/---

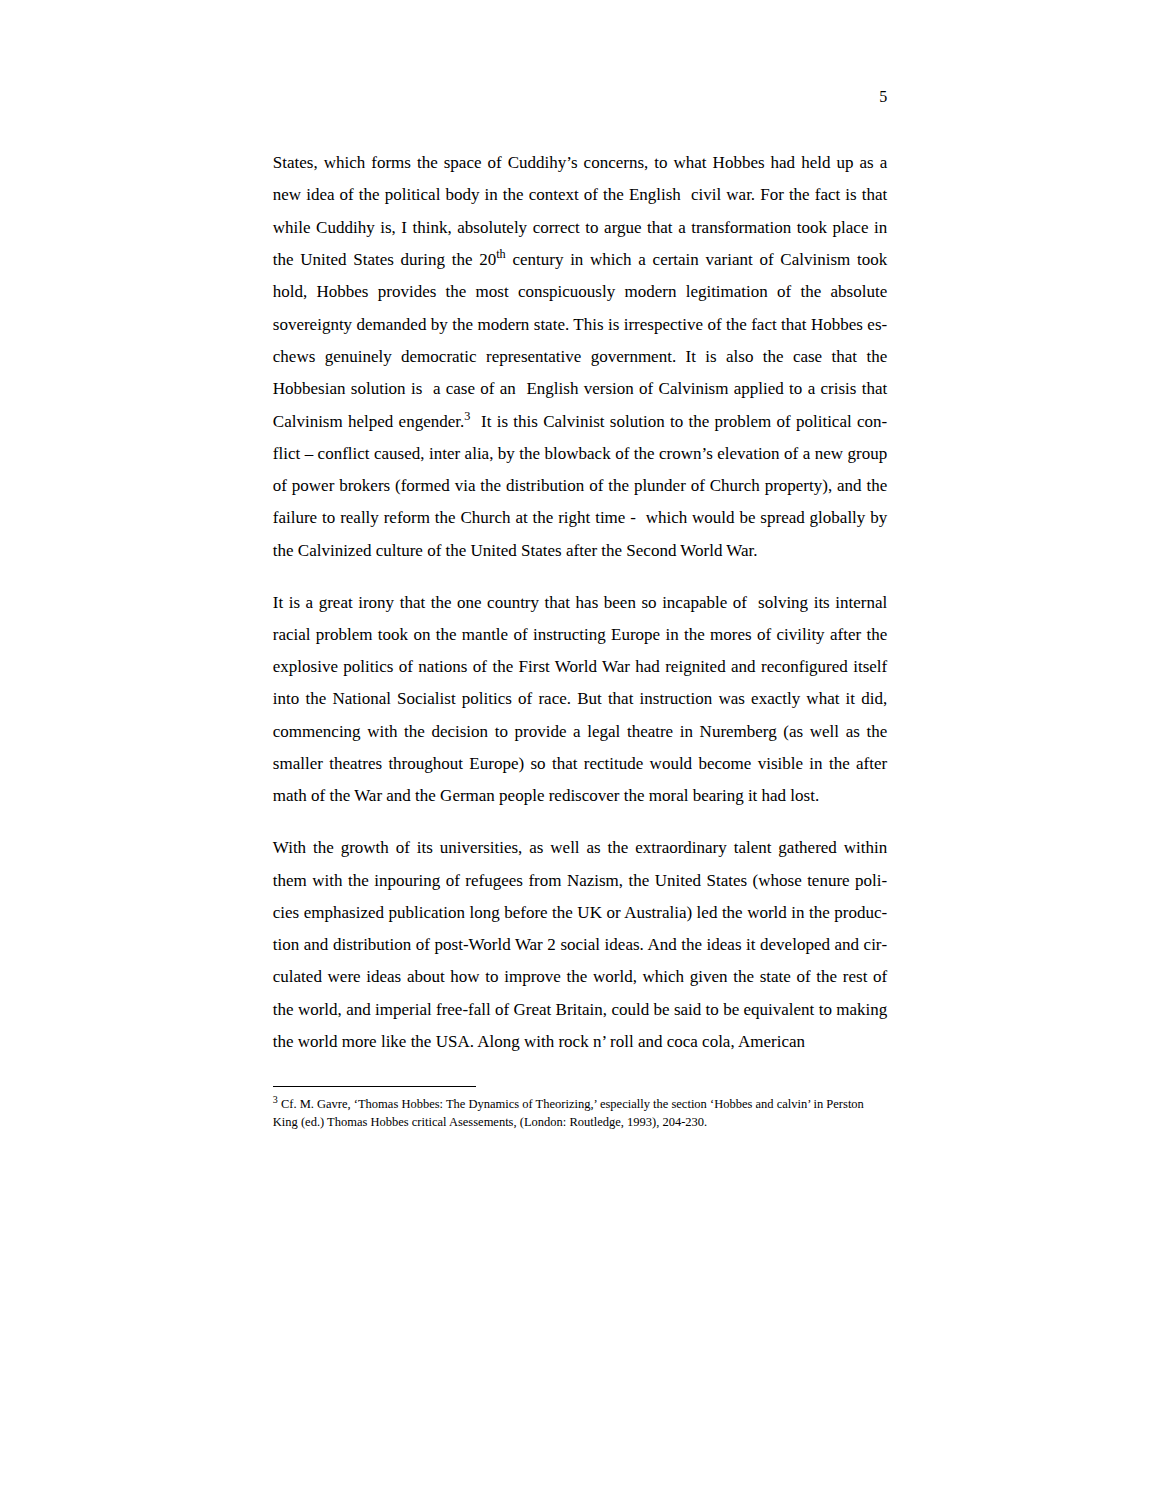5
States, which forms the space of Cuddihy’s concerns, to what Hobbes had held up as a new idea of the political body in the context of the English civil war. For the fact is that while Cuddihy is, I think, absolutely correct to argue that a transformation took place in the United States during the 20th century in which a certain variant of Calvinism took hold, Hobbes provides the most conspicuously modern legitimation of the absolute sovereignty demanded by the modern state. This is irrespective of the fact that Hobbes eschews genuinely democratic representative government. It is also the case that the Hobbesian solution is a case of an English version of Calvinism applied to a crisis that Calvinism helped engender.3 It is this Calvinist solution to the problem of political conflict – conflict caused, inter alia, by the blowback of the crown’s elevation of a new group of power brokers (formed via the distribution of the plunder of Church property), and the failure to really reform the Church at the right time - which would be spread globally by the Calvinized culture of the United States after the Second World War.
It is a great irony that the one country that has been so incapable of solving its internal racial problem took on the mantle of instructing Europe in the mores of civility after the explosive politics of nations of the First World War had reignited and reconfigured itself into the National Socialist politics of race. But that instruction was exactly what it did, commencing with the decision to provide a legal theatre in Nuremberg (as well as the smaller theatres throughout Europe) so that rectitude would become visible in the after math of the War and the German people rediscover the moral bearing it had lost.
With the growth of its universities, as well as the extraordinary talent gathered within them with the inpouring of refugees from Nazism, the United States (whose tenure policies emphasized publication long before the UK or Australia) led the world in the production and distribution of post-World War 2 social ideas. And the ideas it developed and circulated were ideas about how to improve the world, which given the state of the rest of the world, and imperial free-fall of Great Britain, could be said to be equivalent to making the world more like the USA. Along with rock n’ roll and coca cola, American
3 Cf. M. Gavre, ‘Thomas Hobbes: The Dynamics of Theorizing,’ especially the section ‘Hobbes and calvin’ in Perston King (ed.) Thomas Hobbes critical Asessements, (London: Routledge, 1993), 204-230.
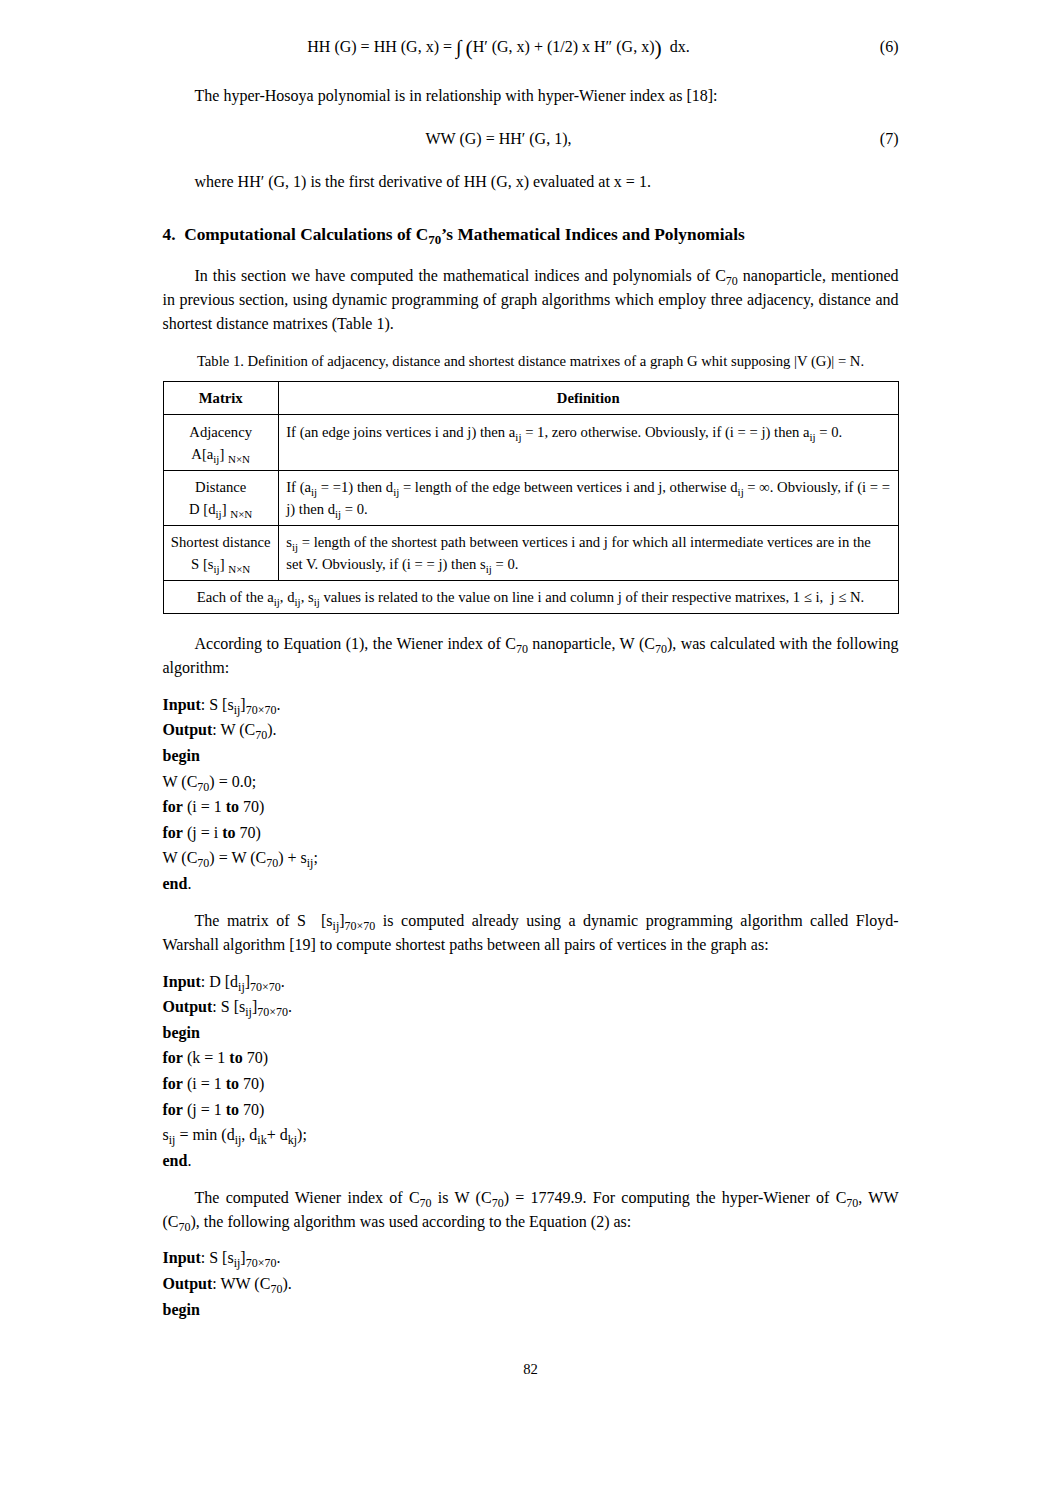HH (G) = HH (G, x) = ∫ (H′ (G, x) + (1/2) x H″ (G, x)) dx.
(6)
The hyper-Hosoya polynomial is in relationship with hyper-Wiener index as [18]:
WW (G) = HH′ (G, 1),
(7)
where HH′ (G, 1) is the first derivative of HH (G, x) evaluated at x = 1.
4. Computational Calculations of C70’s Mathematical Indices and Polynomials
In this section we have computed the mathematical indices and polynomials of C70 nanoparticle, mentioned in previous section, using dynamic programming of graph algorithms which employ three adjacency, distance and shortest distance matrixes (Table 1).
Table 1. Definition of adjacency, distance and shortest distance matrixes of a graph G whit supposing |V (G)| = N.
| Matrix | Definition |
| --- | --- |
| Adjacency A[a ij ] N×N | If (an edge joins vertices i and j) then a ij = 1, zero otherwise. Obviously, if (i = = j) then a ij = 0. |
| Distance D [d ij ] N×N | If (a ij = =1) then d ij = length of the edge between vertices i and j, otherwise d ij = ∞. Obviously, if (i = = j) then d ij = 0. |
| Shortest distance S [s ij ] N×N | s ij = length of the shortest path between vertices i and j for which all intermediate vertices are in the set V. Obviously, if (i = = j) then s ij = 0. |
| Each of the a ij , d ij , s ij values is related to the value on line i and column j of their respective matrixes, 1 ≤ i, j ≤ N. |
According to Equation (1), the Wiener index of C70 nanoparticle, W (C70), was calculated with the following algorithm:
Input: S [sij]70×70.
Output: W (C70).
begin
W (C70) = 0.0;
for (i = 1 to 70)
for (j = i to 70)
W (C70) = W (C70) + sij;
end.
The matrix of S [sij]70×70 is computed already using a dynamic programming algorithm called Floyd-Warshall algorithm [19] to compute shortest paths between all pairs of vertices in the graph as:
Input: D [dij]70×70.
Output: S [sij]70×70.
begin
for (k = 1 to 70)
for (i = 1 to 70)
for (j = 1 to 70)
sij = min (dij, dik+ dkj);
end.
The computed Wiener index of C70 is W (C70) = 17749.9. For computing the hyper-Wiener of C70, WW (C70), the following algorithm was used according to the Equation (2) as:
Input: S [sij]70×70.
Output: WW (C70).
begin
82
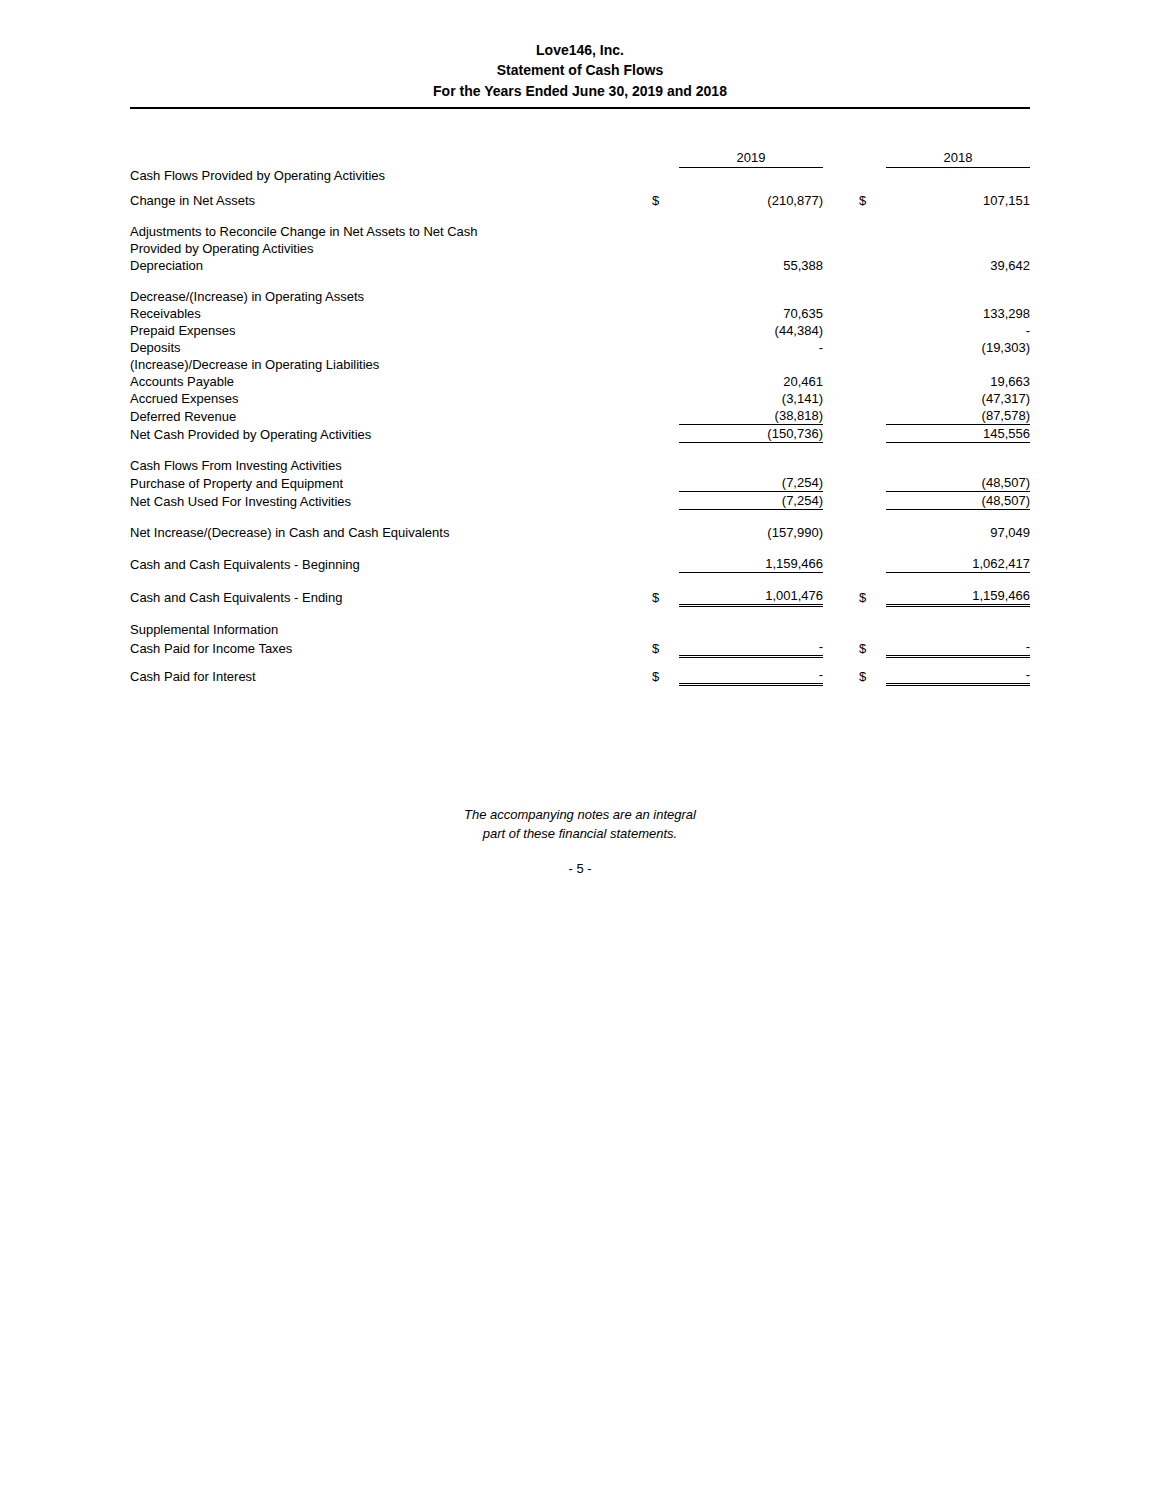Love146, Inc.
Statement of Cash Flows
For the Years Ended June 30, 2019 and 2018
| | | 2019 | | | 2018 |
| Cash Flows Provided by Operating Activities | | | | | |
| Change in Net Assets | $ | (210,877) | | $ | 107,151 |
| Adjustments to Reconcile Change in Net Assets to Net Cash | | | | | |
| Provided by Operating Activities | | | | | |
| Depreciation | | 55,388 | | | 39,642 |
| Decrease/(Increase) in Operating Assets | | | | | |
| Receivables | | 70,635 | | | 133,298 |
| Prepaid Expenses | | (44,384) | | | - |
| Deposits | | - | | | (19,303) |
| (Increase)/Decrease in Operating Liabilities | | | | | |
| Accounts Payable | | 20,461 | | | 19,663 |
| Accrued Expenses | | (3,141) | | | (47,317) |
| Deferred Revenue | | (38,818) | | | (87,578) |
| Net Cash Provided by Operating Activities | | (150,736) | | | 145,556 |
| Cash Flows From Investing Activities | | | | | |
| Purchase of Property and Equipment | | (7,254) | | | (48,507) |
| Net Cash Used For Investing Activities | | (7,254) | | | (48,507) |
| Net Increase/(Decrease) in Cash and Cash Equivalents | | (157,990) | | | 97,049 |
| Cash and Cash Equivalents - Beginning | | 1,159,466 | | | 1,062,417 |
| Cash and Cash Equivalents - Ending | $ | 1,001,476 | | $ | 1,159,466 |
| Supplemental Information | | | | | |
| Cash Paid for Income Taxes | $ | - | | $ | - |
| Cash Paid for Interest | $ | - | | $ | - |
The accompanying notes are an integral
part of these financial statements.
- 5 -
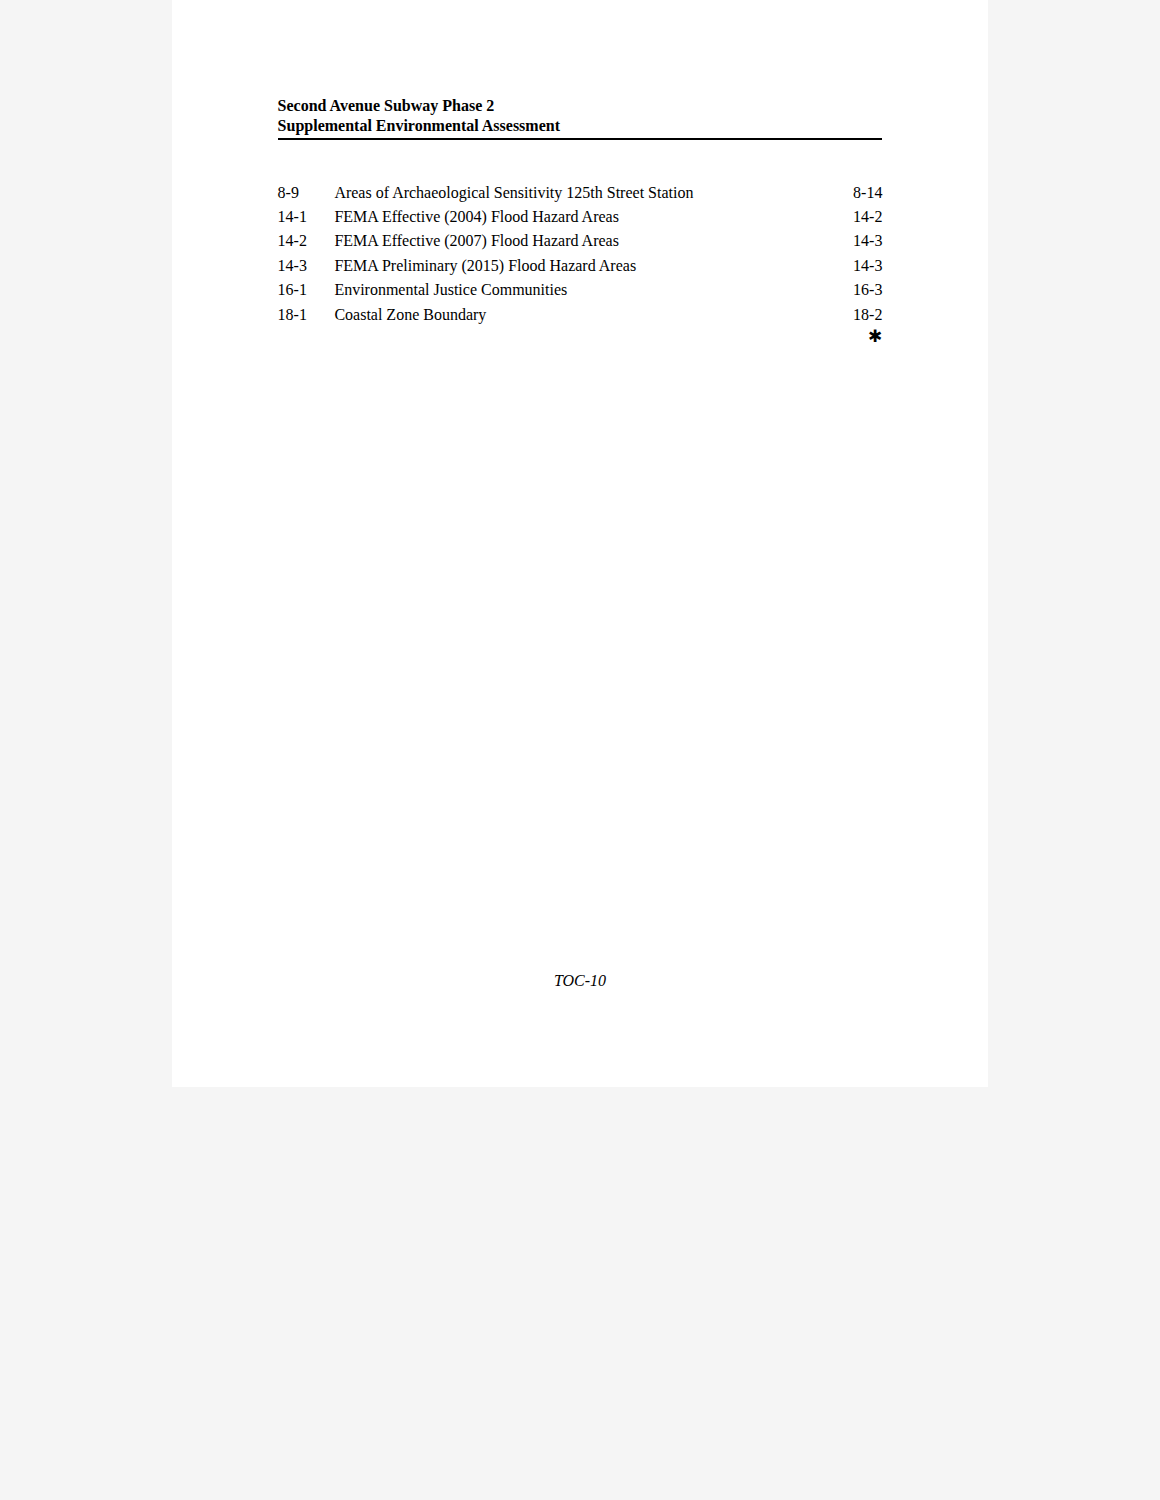Second Avenue Subway Phase 2 Supplemental Environmental Assessment
8-9 Areas of Archaeological Sensitivity 125th Street Station 8-14
14-1 FEMA Effective (2004) Flood Hazard Areas 14-2
14-2 FEMA Effective (2007) Flood Hazard Areas 14-3
14-3 FEMA Preliminary (2015) Flood Hazard Areas 14-3
16-1 Environmental Justice Communities 16-3
18-1 Coastal Zone Boundary 18-2
✱
TOC-10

\---

■ **WHAT IS NEEDED**: Where does "hyper" appear in the records above? Copy each line that holds it.

■ **EXERCISE RESPONSE**:
The hyper-Hosoya polynomial is in relationship with hyper-Wiener index as [18]:
The computed Wiener index of C70 is W (C70) = 17749.9. For computing the hyper-Wiener of C70, WW (C70), the following algorithm was used according to the Equation (2) as:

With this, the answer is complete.